When Freesat and Freeview completed their merger earlier this year, the free-to-watch telly platforms said that becoming a single company would allow them to share technologies and knowledge. However, the first item shared between the two platforms is actually a channel.
That’s TV Gold, which is already available to Freeview users on Channel 91, is now coming to Freesat. As the name suggests, this channel is dedicated to bringing entertainment, music and films that you thought had been lost in dusty archives. From the 60s to today, That’s TV Gold airs the likes of The Tommy Cooper Show, The Kenny Everett Show and The Mike Yarwood Show. As well as these time-tested comedies, That’s TV Gold also airs live concerts, films, and in-depth documentaries from around the world around showbiz personalities.
Aside from Freeview and now Freesat, the only other viewers who can watch this nostalgia-drenched schedule is Sky Q and Sky+ HD viewers, who can tune-in on Channel 187.
Discussing the arrival of the free-to-view channel on Freesat, That’s TV Gold Head of Programming Kristiina Vaiksalu said: “In recent months That’s TV Gold has been inundated with requests to launch on Freesat. We are delighted to be in a position to now do this and bring our brand of classic entertainment to Freesat viewers. Our schedule will reflect the popular culture we all grew up with and feature some of the biggest names in UK television over the past five decades.”
Angie Mee, Director of Content Partnerships at Freesat, added: “We are thrilled to welcome That’s TV Gold to the ever-expanding Freesat service. As well as bringing our customers the newest content, we also understand their love of shows from their past and That’s TV Gold brings with it some of the very finest.”
Freeview parent company Digital UK, which was a joint venture between the BBC, ITV, Channel 4 and transmitter operator Arqiva – until the latter left the project last year, has now confirmed that it acquired Freesat on July 8, 2021. Freesat had two shareholders, BBC and ITV, which meant the merger had to be cleared by the relevant authorities and regulators.
For those who don’t know, Freesat offers access to a number of the same channels as Freeview, but relies on a satellite dish to connect viewers to their favourite shows.

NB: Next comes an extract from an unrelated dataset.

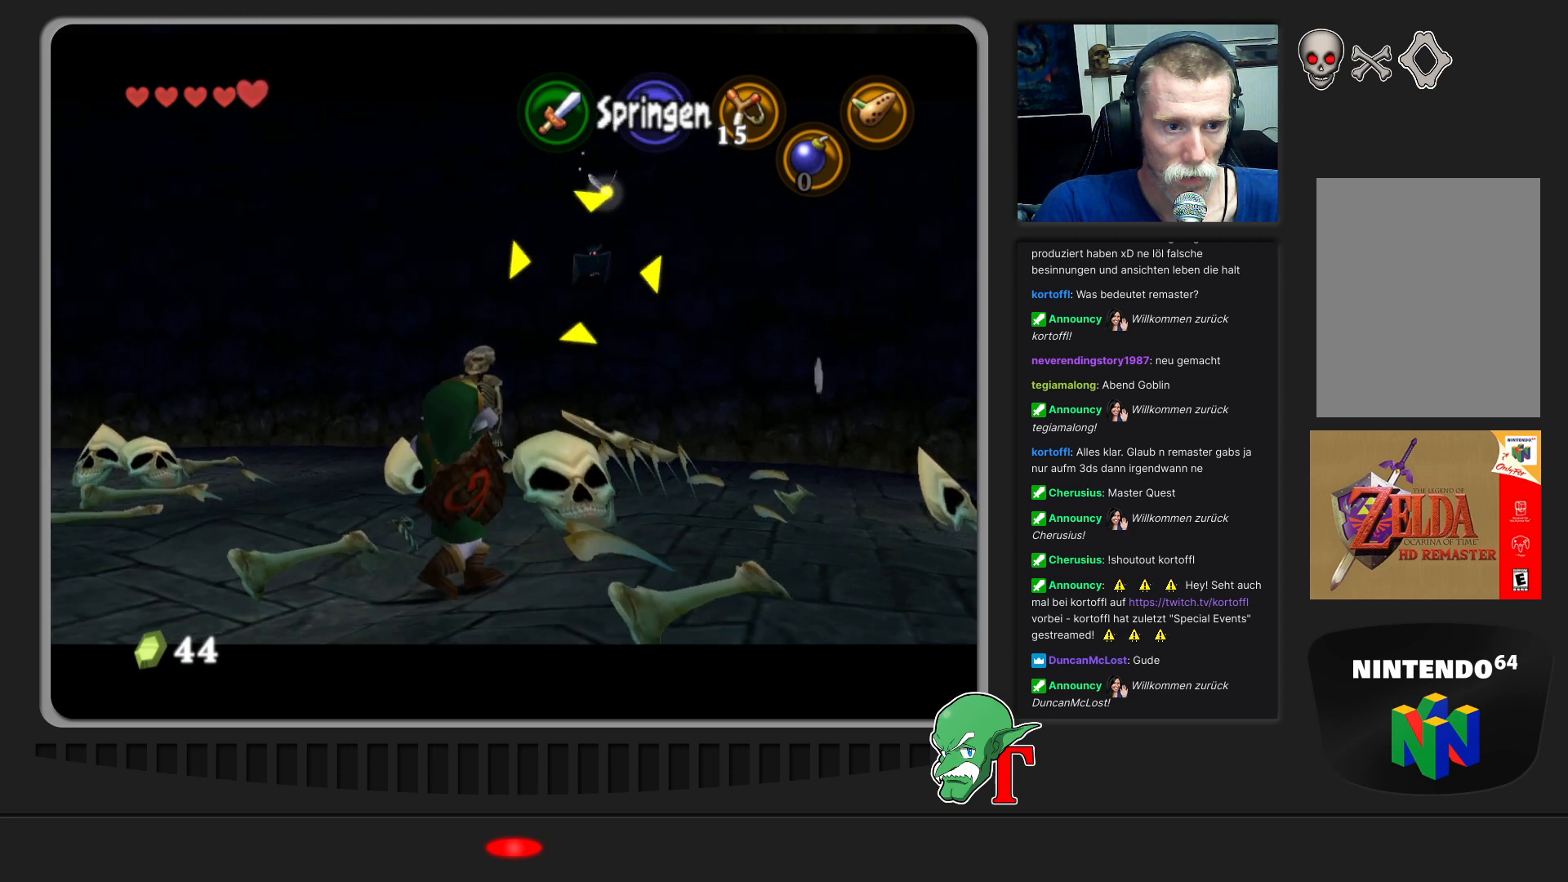
{"buttons": [], "left_stick": "up-left", "events": [[100, "C_LEFT", "up"], [300, "C_LEFT", "down"], [400, "C_LEFT", "up"]]}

So, if you’ve decided to leave Sky Q, but still have a dish strapped to your roof and don’t fancy a weekend of DIY – you can plug in a Freesat compatible set-top box to access free-to-air channels using your existing receiver. That’s a different approach to Freeview, which leverages your aerial.
There are a few advantages to Freesat over Freeview, most notably, that the service uses the additional capacity afforded when broadcasting via satellite to offer a selection of 24 high-definition channels, including those from BBC, ITV, Channel 5, Discovery Networks, France 24, Paramount Network, Bloomberg, RT UK and TRT World.
That said, Freeview Play – which requires an internet connection to bring catch-up services into the TV Guide – includes more content than Freesat. When using a Freeview Play television or set-top box, scrolling to the left on the TV Guide will allow viewers “travel back in time” and jump into previously-aired shows still available from BBC iPlayer, My5, ITV Hub, All4 and others.
In total, it pulls content from 10 on-demand catch-up services now. While much of this is also possible with Freesat, the service doesn’t currently include any shows from All4.
This is similar to Sky Glass, which was announced earlier this month and will become available to customers on October 18, and streams the complete Sky Q experience over a Wi-Fi connection – dropping the need for a satellite dish for the first time in the company’s history. However, this custom-designed 4K TV also includes a Freeview tuner inside, which is used as a back-up if your internet connection goes offline so that you’re able to continue to watch live television.